Keempat, teks ini menyiratkan status laki-laki sebagai kepala keluarga. Sebuah pernikahan dimulai oleh laki-laki. Dalam teks ini disebutkan: "laki-laki akan meninggalkan ayahnya dan ibunya". Bukan tindakan dua arah (laki-laki dan perempuan sama-sama meninggalkan ayahnya dan ibunya). Sama seperti otoritas Adam dalam memberi nama kepada perempuan (Kej. 2:23) merupakan petunjuk bagi statusnya sebagai kepala, demikian pula tindakan laki-laki yang meninggalkan ayahnya dan ibunya.

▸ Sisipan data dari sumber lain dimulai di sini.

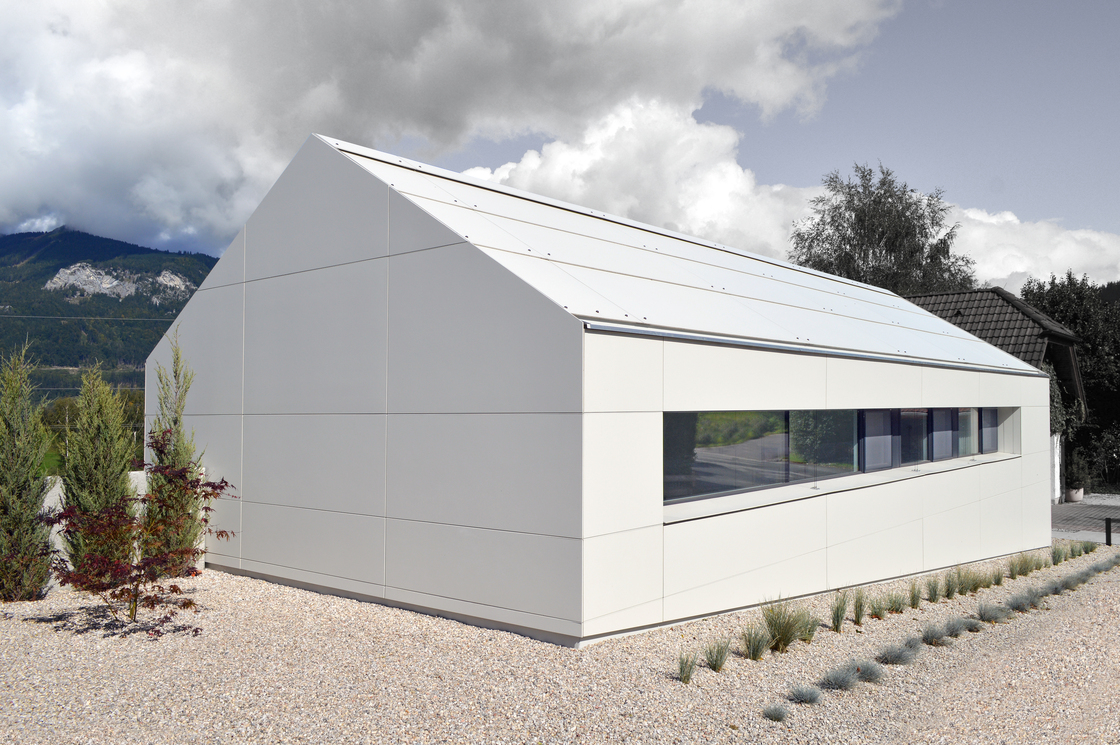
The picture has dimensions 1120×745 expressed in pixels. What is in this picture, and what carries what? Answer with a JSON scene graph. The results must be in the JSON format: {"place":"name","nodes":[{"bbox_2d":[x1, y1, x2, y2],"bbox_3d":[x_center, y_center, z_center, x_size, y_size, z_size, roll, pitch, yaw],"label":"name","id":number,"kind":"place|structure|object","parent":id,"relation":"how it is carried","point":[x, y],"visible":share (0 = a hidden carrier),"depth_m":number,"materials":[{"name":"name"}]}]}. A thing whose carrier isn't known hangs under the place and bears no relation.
{"place":"outdoors","nodes":[
{"label":"outdoors","id":0,"kind":"place"},
{"bbox_2d":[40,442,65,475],"label":"lawn","id":1,"kind":"structure","parent":0,"point":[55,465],"materials":[{"name":"green plant"}]},
{"bbox_2d":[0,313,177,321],"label":"power line","id":2,"kind":"object","parent":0,"point":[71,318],"visible":0.96,"depth_m":39.88,"materials":[{"name":"grey"}]},
{"bbox_2d":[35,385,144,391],"label":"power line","id":3,"kind":"object","parent":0,"point":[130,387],"visible":0.53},
{"bbox_2d":[0,226,218,392],"label":"mountain","id":4,"kind":"structure","parent":0,"point":[204,257],"materials":[{"name":"green plant"}]},
{"bbox_2d":[43,261,196,302],"label":"rock outcrop","id":5,"kind":"object","parent":4,"relation":"on","point":[104,285],"visible":0.45,"materials":[{"name":"grey stone"}]},
{"bbox_2d":[50,470,210,572],"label":"low wall","id":6,"kind":"structure","parent":0,"point":[134,472],"depth_m":11.38,"materials":[{"name":"white"}]},
{"bbox_2d":[0,0,907,254],"label":"cloud","id":7,"kind":"structure","parent":0,"point":[18,185],"materials":[{"name":"white"}]},
{"bbox_2d":[0,0,1119,284],"label":"sky","id":8,"kind":"structure","parent":0,"point":[998,266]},
{"bbox_2d":[0,539,1119,744],"label":"gravel ground","id":9,"kind":"structure","parent":0,"point":[9,630],"materials":[{"name":"beige gravel"}]},
{"bbox_2d":[0,343,53,602],"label":"conifer tree","id":10,"kind":"object","parent":9,"relation":"on","point":[5,491],"visible":0.99,"depth_m":9.56,"materials":[{"name":"plant"}]},
{"bbox_2d":[59,364,138,573],"bbox_3d":[-5.630,1.192,10.260,0.963,2.846,1.001,0,-2,18],"label":"conifer tree","id":11,"kind":"object","parent":9,"relation":"on","point":[110,422],"visible":0.79,"depth_m":10.08,"materials":[{"name":"plant"}]},
{"bbox_2d":[45,429,235,633],"bbox_3d":[-4.205,1.596,8.405,1.829,2.063,1.874,0,-2,6],"label":"red maple tree","id":12,"kind":"object","parent":9,"relation":"on","point":[220,487],"visible":0.97,"depth_m":8.23,"materials":[{"name":"plant"}]},
{"bbox_2d":[145,330,204,570],"bbox_3d":[-5.075,1.033,11.030,0.858,3.273,0.926,0,-2,-5],"label":"conifer tree","id":13,"kind":"object","parent":9,"relation":"on","point":[161,459],"visible":0.74,"depth_m":10.91,"materials":[{"name":"plant"}]},
{"bbox_2d":[676,650,698,683],"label":"grass tuft","id":14,"kind":"object","parent":9,"relation":"on","point":[687,672],"visible":0.93,"depth_m":7.34,"materials":[{"name":"green plant"}]},
{"bbox_2d":[704,637,732,671],"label":"grass tuft","id":15,"kind":"object","parent":9,"relation":"on","point":[722,661],"visible":0.97,"depth_m":7.66,"materials":[{"name":"green plant"}]},
{"bbox_2d":[740,623,770,660],"bbox_3d":[1.863,2.574,8.076,0.537,0.395,0.564,-1,-3,41],"label":"grass tuft","id":16,"kind":"object","parent":9,"relation":"on","point":[750,646],"visible":0.97,"depth_m":8.05,"materials":[{"name":"green plant"}]},
{"bbox_2d":[762,703,789,722],"bbox_3d":[1.705,2.665,6.583,0.327,0.170,0.341,-1,-3,41],"label":"grass tuft","id":17,"kind":"object","parent":9,"relation":"on","point":[774,717],"visible":0.95,"depth_m":6.57,"materials":[{"name":"plant"}]},
{"bbox_2d":[761,597,807,651],"bbox_3d":[2.201,2.496,8.370,0.760,0.552,0.769,-1,-3,41],"label":"grass clump","id":18,"kind":"object","parent":9,"relation":"on","point":[779,630],"visible":0.9,"depth_m":8.34,"materials":[{"name":"green plant"}]},
{"bbox_2d":[787,684,821,704],"bbox_3d":[2.019,2.656,6.948,0.413,0.201,0.427,-1,-3,41],"label":"grass tuft","id":19,"kind":"object","parent":9,"relation":"on","point":[801,698],"visible":0.93,"depth_m":6.93,"materials":[{"name":"plant"}]},
{"bbox_2d":[795,610,818,642],"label":"grass clump","id":20,"kind":"object","parent":9,"relation":"on","point":[809,630],"visible":0.66,"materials":[{"name":"green plant"}]},
{"bbox_2d":[820,665,858,690],"bbox_3d":[2.444,2.661,7.313,0.501,0.249,0.525,-1,-3,41],"label":"grass tuft","id":21,"kind":"object","parent":9,"relation":"on","point":[844,683],"visible":0.93,"depth_m":7.29,"materials":[{"name":"grey plant"}]},
{"bbox_2d":[829,591,849,631],"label":"grass tuft","id":22,"kind":"object","parent":9,"relation":"on","point":[838,620],"visible":0.97,"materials":[{"name":"green plant"}]},
{"bbox_2d":[850,589,867,625],"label":"grass tuft","id":23,"kind":"object","parent":9,"relation":"on","point":[858,617],"visible":0.97,"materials":[{"name":"green plant"}]},
{"bbox_2d":[855,661,884,682],"bbox_3d":[2.830,2.715,7.634,0.464,0.212,0.490,-1,-3,41],"label":"grass tuft","id":24,"kind":"object","parent":9,"relation":"on","point":[871,672],"visible":0.91,"depth_m":7.60,"materials":[{"name":"grey plant"}]},
{"bbox_2d":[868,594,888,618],"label":"grass tuft","id":25,"kind":"object","parent":9,"relation":"on","point":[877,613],"visible":0.94,"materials":[{"name":"green plant"}]},
{"bbox_2d":[884,591,907,613],"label":"grass tuft","id":26,"kind":"object","parent":9,"relation":"on","point":[895,609],"visible":0.96,"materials":[{"name":"green plant"}]},
{"bbox_2d":[878,642,917,664],"bbox_3d":[3.292,2.740,8.199,0.558,0.257,0.571,-1,-3,41],"label":"grass tuft","id":27,"kind":"object","parent":9,"relation":"on","point":[899,654],"visible":0.93,"depth_m":8.17,"materials":[{"name":"grey plant"}]},
{"bbox_2d":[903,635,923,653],"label":"grass tuft","id":28,"kind":"object","parent":9,"relation":"on","point":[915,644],"visible":0.6,"depth_m":8.71,"materials":[{"name":"grey plant"}]},
{"bbox_2d":[906,580,923,608],"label":"grass tuft","id":29,"kind":"object","parent":9,"relation":"on","point":[912,600],"visible":0.97,"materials":[{"name":"green plant"}]},
{"bbox_2d":[924,575,943,602],"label":"grass tuft","id":30,"kind":"object","parent":9,"relation":"on","point":[934,591],"visible":0.96,"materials":[{"name":"green plant"}]},
{"bbox_2d":[920,622,949,644],"bbox_3d":[4.009,2.792,9.025,0.548,0.271,0.576,-1,-3,41],"label":"grass tuft","id":31,"kind":"object","parent":9,"relation":"on","point":[932,635],"visible":0.93,"depth_m":8.99,"materials":[{"name":"plant"}]},
{"bbox_2d":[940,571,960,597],"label":"grass tuft","id":32,"kind":"object","parent":9,"relation":"on","point":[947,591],"visible":0.94,"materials":[{"name":"green plant"}]},
{"bbox_2d":[941,617,967,636],"bbox_3d":[4.399,2.868,9.469,0.531,0.257,0.538,-1,-3,41],"label":"grass tuft","id":33,"kind":"object","parent":9,"relation":"on","point":[950,628],"visible":0.83,"depth_m":9.43,"materials":[{"name":"grey plant"}]},
{"bbox_2d":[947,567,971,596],"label":"grass tuft","id":34,"kind":"object","parent":9,"relation":"on","point":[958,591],"visible":0.91,"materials":[{"name":"green plant"}]},
{"bbox_2d":[960,615,984,630],"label":"grass tuft","id":35,"kind":"object","parent":9,"relation":"on","point":[974,624],"visible":0.89,"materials":[{"name":"plant"}]},
{"bbox_2d":[964,568,987,592],"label":"grass tuft","id":36,"kind":"object","parent":9,"relation":"on","point":[976,587],"visible":0.79,"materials":[{"name":"green plant"}]},
{"bbox_2d":[976,602,1008,622],"bbox_3d":[5.225,2.897,10.157,0.613,0.298,0.623,-1,-3,41],"label":"grass tuft","id":37,"kind":"object","parent":9,"relation":"on","point":[980,613],"visible":0.96,"depth_m":10.13,"materials":[{"name":"plant"}]},
{"bbox_2d":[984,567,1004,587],"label":"grass tuft","id":38,"kind":"object","parent":9,"relation":"on","point":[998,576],"visible":0.86,"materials":[{"name":"green plant"}]},
{"bbox_2d":[1006,554,1032,577],"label":"grass tuft","id":39,"kind":"object","parent":9,"relation":"on","point":[1020,570],"visible":0.94,"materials":[{"name":"green plant"}]},
{"bbox_2d":[1004,591,1038,611],"bbox_3d":[5.868,2.925,10.695,0.635,0.309,0.650,-1,-3,41],"label":"grass tuft","id":40,"kind":"object","parent":9,"relation":"on","point":[1018,604],"visible":0.93,"depth_m":10.67,"materials":[{"name":"grey plant"}]},
{"bbox_2d":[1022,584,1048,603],"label":"grass tuft","id":41,"kind":"object","parent":9,"relation":"on","point":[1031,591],"visible":0.86,"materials":[{"name":"plant"}]},
{"bbox_2d":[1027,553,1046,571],"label":"grass tuft","id":42,"kind":"object","parent":9,"relation":"on","point":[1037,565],"visible":0.82,"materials":[{"name":"green plant"}]},
{"bbox_2d":[1040,578,1068,595],"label":"grass tuft","id":43,"kind":"object","parent":9,"relation":"on","point":[1055,587],"visible":0.85,"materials":[{"name":"grey plant"}]},
{"bbox_2d":[1048,543,1068,564],"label":"grass tuft","id":44,"kind":"object","parent":9,"relation":"on","point":[1057,561],"visible":0.89,"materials":[{"name":"green plant"}]},
{"bbox_2d":[1052,574,1082,590],"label":"grass tuft","id":45,"kind":"object","parent":9,"relation":"on","point":[1066,585],"visible":0.82,"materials":[{"name":"plant"}]},
{"bbox_2d":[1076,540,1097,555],"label":"grass tuft","id":46,"kind":"object","parent":9,"relation":"on","point":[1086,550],"visible":0.79,"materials":[{"name":"green plant"}]},
{"bbox_2d":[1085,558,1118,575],"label":"grass tuft","id":47,"kind":"object","parent":9,"relation":"on","point":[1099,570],"visible":0.81,"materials":[{"name":"plant"}]},
{"bbox_2d":[1104,517,1113,545],"bbox_3d":[11.263,3.327,17.203,0.167,0.683,0.162,-1,-3,41],"label":"bollard","id":48,"kind":"object","parent":9,"relation":"on","point":[1110,535],"visible":0.96,"depth_m":17.17,"materials":[{"name":"black metal"}]},
{"bbox_2d":[139,127,1054,646],"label":"white building","id":49,"kind":"structure","parent":0,"point":[660,541],"depth_m":9.85,"materials":[{"name":"white"}]},
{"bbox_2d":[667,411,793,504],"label":"window","id":50,"kind":"structure","parent":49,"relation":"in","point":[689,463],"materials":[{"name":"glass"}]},
{"bbox_2d":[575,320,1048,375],"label":"gutter","id":51,"kind":"object","parent":49,"relation":"attached to","point":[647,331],"visible":0.91,"depth_m":9.57,"materials":[{"name":"grey metal"}]},
{"bbox_2d":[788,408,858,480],"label":"window","id":52,"kind":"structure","parent":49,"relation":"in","point":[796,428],"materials":[{"name":"glass"}]},
{"bbox_2d":[663,406,1013,510],"bbox_3d":[4.429,1.009,12.193,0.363,1.066,10.197,-1,-3,41],"label":"window","id":53,"kind":"structure","parent":49,"relation":"in","point":[739,428],"depth_m":10.80,"materials":[{"name":"glass"}]},
{"bbox_2d":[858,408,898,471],"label":"window","id":54,"kind":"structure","parent":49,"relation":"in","point":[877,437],"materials":[{"name":"glass"}]},
{"bbox_2d":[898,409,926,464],"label":"window","id":55,"kind":"structure","parent":49,"relation":"in","point":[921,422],"depth_m":13.15,"materials":[{"name":"glass"}]},
{"bbox_2d":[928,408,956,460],"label":"window","id":56,"kind":"structure","parent":49,"relation":"in","point":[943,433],"depth_m":13.93,"materials":[{"name":"glass"}]},
{"bbox_2d":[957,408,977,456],"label":"window","id":57,"kind":"structure","parent":49,"relation":"in","point":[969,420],"depth_m":14.68,"materials":[{"name":"glass"}]},
{"bbox_2d":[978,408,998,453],"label":"window","id":58,"kind":"structure","parent":49,"relation":"in","point":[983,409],"depth_m":15.36,"materials":[{"name":"glass"}]},
{"bbox_2d":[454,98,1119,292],"label":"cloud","id":59,"kind":"structure","parent":0,"point":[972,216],"materials":[{"name":"white"}]},
{"bbox_2d":[895,285,1089,498],"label":"house","id":60,"kind":"structure","parent":0,"point":[1075,370],"depth_m":27.82,"materials":[{"name":"grey tile"}]},
{"bbox_2d":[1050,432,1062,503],"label":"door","id":61,"kind":"structure","parent":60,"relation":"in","point":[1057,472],"depth_m":26.80,"materials":[{"name":"white"}]},
{"bbox_2d":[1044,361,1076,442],"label":"climbing plant","id":62,"kind":"object","parent":60,"relation":"attached to","point":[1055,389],"visible":0.31,"depth_m":25.77,"materials":[{"name":"green plant"}]},
{"bbox_2d":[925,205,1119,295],"label":"cloud","id":63,"kind":"structure","parent":0,"point":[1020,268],"materials":[{"name":"white"}]},
{"bbox_2d":[1052,495,1119,543],"label":"paved driveway","id":64,"kind":"structure","parent":0,"point":[1079,509],"materials":[{"name":"grey"}]},
{"bbox_2d":[1065,486,1083,502],"bbox_3d":[16.920,4.036,27.615,0.643,0.518,0.667,-1,-3,41],"label":"flower pot","id":65,"kind":"object","parent":64,"relation":"on","point":[1072,498],"visible":0.76,"depth_m":27.40,"materials":[{"name":"white ceramic"}]},
{"bbox_2d":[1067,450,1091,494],"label":"potted plant","id":66,"kind":"object","parent":65,"relation":"in","point":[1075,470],"visible":0.86,"depth_m":27.37,"materials":[{"name":"green plant"}]},
{"label":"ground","id":67,"kind":"structure","parent":0},
{"bbox_2d":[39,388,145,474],"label":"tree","id":68,"kind":"object","parent":67,"relation":"on","point":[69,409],"visible":0.34,"depth_m":30.36,"materials":[{"name":"green plant"}]},
{"bbox_2d":[787,161,974,293],"label":"tree","id":69,"kind":"object","parent":67,"relation":"on","point":[864,211],"visible":0.63,"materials":[{"name":"plant"}]},
{"bbox_2d":[1023,272,1119,493],"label":"tree","id":70,"kind":"object","parent":67,"relation":"on","point":[1048,307],"visible":0.57,"depth_m":36.89,"materials":[{"name":"green plant"}]},
{"bbox_2d":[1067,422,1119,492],"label":"shrub","id":71,"kind":"object","parent":67,"relation":"on","point":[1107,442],"visible":0.78,"depth_m":32.91,"materials":[{"name":"green plant"}]}
]}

Walaupun secara theologis tidak salah apabila suami – isteri tinggal bersama orang tua atau mertua, beberapa hal praktis tetap perlu dipertimbangkan. Sebisa mungkin pada awal pernikahan, suami – isteri tinggal sendiri. Hal ini diperlukan untuk memperlancar adaptasi. Pernikahan awal pasti membutuhkan banyak pengenalan dan pengertian. Jika ada pihak lain di rumah, proses adaptasi bisa menjadi lebih pelik.
Jikalau orang tua atau mertua benar-benar membutuhkan tempat tinggal atau pengawasan (sakit, usia lanjut, atau keterbatasan tertentu), tentu saja tidak keliru apabia suami – isteri menerima mereka di rumah. Itu adalah kesempatan yang berharga untuk mendampingi dan merawat orang tua. Bagaimanapun, situasi ini sebaiknya dipandang sebagai kasus khusus. Atau, hal ini boleh dilakukan sesudah masa penyesuaian suami – isteri.
Jadi, Kejadian 2:24 tidak melarang suami – isteri untuk tinggal serumah dengan orang tua atau mertua. Hanya saja, keputusan untuk tinggal serumah atau tidak, seharusnya dipikirkan secara seksama dan kasus per kasus. Akal budi Kristiani akan berperan penting dalam hal ini. Soli Deo Gloria.